Time Out says
The legend of King Arthur gets a kid-centric Spielbergian freshening-up courtesy fantasy director Joe Cornish.
There’s something so nostalgic about writer-director Joe Cornish’s second film, lovers of ’80s movies will forgive it just about anything. This fantasy adventure—a Spielbergian spin on Arthurian legend that sticks London high-school life, ancient wizards and some CG-enhanced battles into a big old blender—doesn’t quite match his sci-fi debut Attack the Block for surefootedness, but it’s another neat showcase for Cornish’s zinger-filled screenwriting, his intuitive ear for young kids’ patter and anxieties, and the diversity of his home town.
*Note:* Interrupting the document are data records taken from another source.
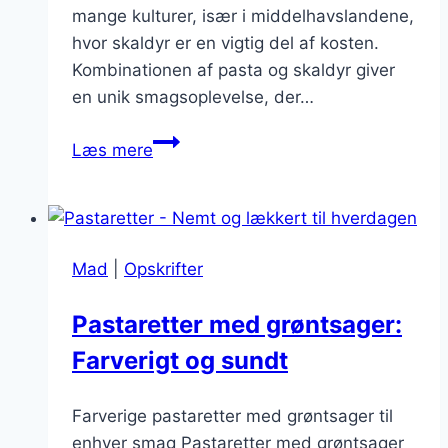
mange kulturer, især i middelhavslandene,
hvor skaldyr er en vigtig del af kosten.
Kombinationen af pasta og skaldyr giver
en unik smagsoplevelse, der…
Pastaretter
Læs mere
med
skaldyr:
Frisk
smag
Mad
|
Opskrifter
fra
havet
Pastaretter med grøntsager:
Farverigt og sundt
Farverige pastaretter med grøntsager til
enhver smag Pastaretter med grøntsager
It does more than just gesture at empowering those kids, too. Like the Amblin movies that clearly inspired it—E.T. the Extra-Terrestrial and The Goonies—its young heroes know something the adults in their lives don’t. Here, 12-year-old Alex (Louis Ashbourne Serkis, as natural as you’d expect from the son of Andy) and his best mate Bedders (Dean Chaumoo) face the onerous responsibility of saving humanity from an army of the undead. It's a lot to deal with, especially with the school bully on their case and Alex’s dad missing in action in equally Spielberg-like fashion. His mum (Denise Gough) does her best to encourage him, but it’s not until he stumbles upon the sword Excalibur at a building site that he finds real purpose.
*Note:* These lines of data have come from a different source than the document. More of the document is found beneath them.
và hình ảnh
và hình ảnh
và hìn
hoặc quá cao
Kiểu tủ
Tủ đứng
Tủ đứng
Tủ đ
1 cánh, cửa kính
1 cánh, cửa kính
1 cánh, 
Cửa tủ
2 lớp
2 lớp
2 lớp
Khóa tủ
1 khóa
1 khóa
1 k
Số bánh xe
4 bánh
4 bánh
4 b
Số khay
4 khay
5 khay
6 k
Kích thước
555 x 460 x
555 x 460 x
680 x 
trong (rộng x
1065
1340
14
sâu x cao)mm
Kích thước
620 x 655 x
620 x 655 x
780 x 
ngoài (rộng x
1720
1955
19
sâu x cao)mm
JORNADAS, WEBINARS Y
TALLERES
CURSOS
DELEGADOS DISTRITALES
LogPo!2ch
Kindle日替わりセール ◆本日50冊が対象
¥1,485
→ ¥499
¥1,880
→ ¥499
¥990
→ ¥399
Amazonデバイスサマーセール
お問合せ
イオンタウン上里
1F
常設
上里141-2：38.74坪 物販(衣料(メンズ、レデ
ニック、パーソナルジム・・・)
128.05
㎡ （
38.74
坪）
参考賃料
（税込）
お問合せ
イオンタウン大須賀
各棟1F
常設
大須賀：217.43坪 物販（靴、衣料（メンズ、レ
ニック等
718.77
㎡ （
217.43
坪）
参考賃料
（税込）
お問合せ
This mythical McGuffin is tossed in unexplained, but before you can stop to wonder how no one else had noticed it—The Construction Worker Who Would Be King doesn’t have the same ring to it—we’re off on a quest. In this, Alex and Bedders, a Frodo-and-Samwise pairing of resourcefulness and courage, are aided by that other Arthurian staple, Merlin. The wizard’s powers of transformation see him first incarnated as a young man (Angus Imrie), posing as the pair’s new classmate but utterly failing to master contemporary vernacular, then as his ageless self (Patrick Stewart, thesping it up royally), and occasionally for travel purposes, as a bird.
This ancient-meets-modern set-up provides plenty of opportunities for fish-out-water gags and one of the greatest fried-chicken jokes committed to the screen. If Cornish is most at home with these comic beats and in essaying his young heroes’ dawning realization of what they’re up against—Rebecca Ferguson’s lank-haired she-demon Morgana—The Kid Who Would Be King struggles to lift its bigger action sequences and VFX-enhanced baddies above the generic. It falls short of enchanting but it's never less than fun and likable. Watch it through the eyes of your inner teenager and you’ll have a blast.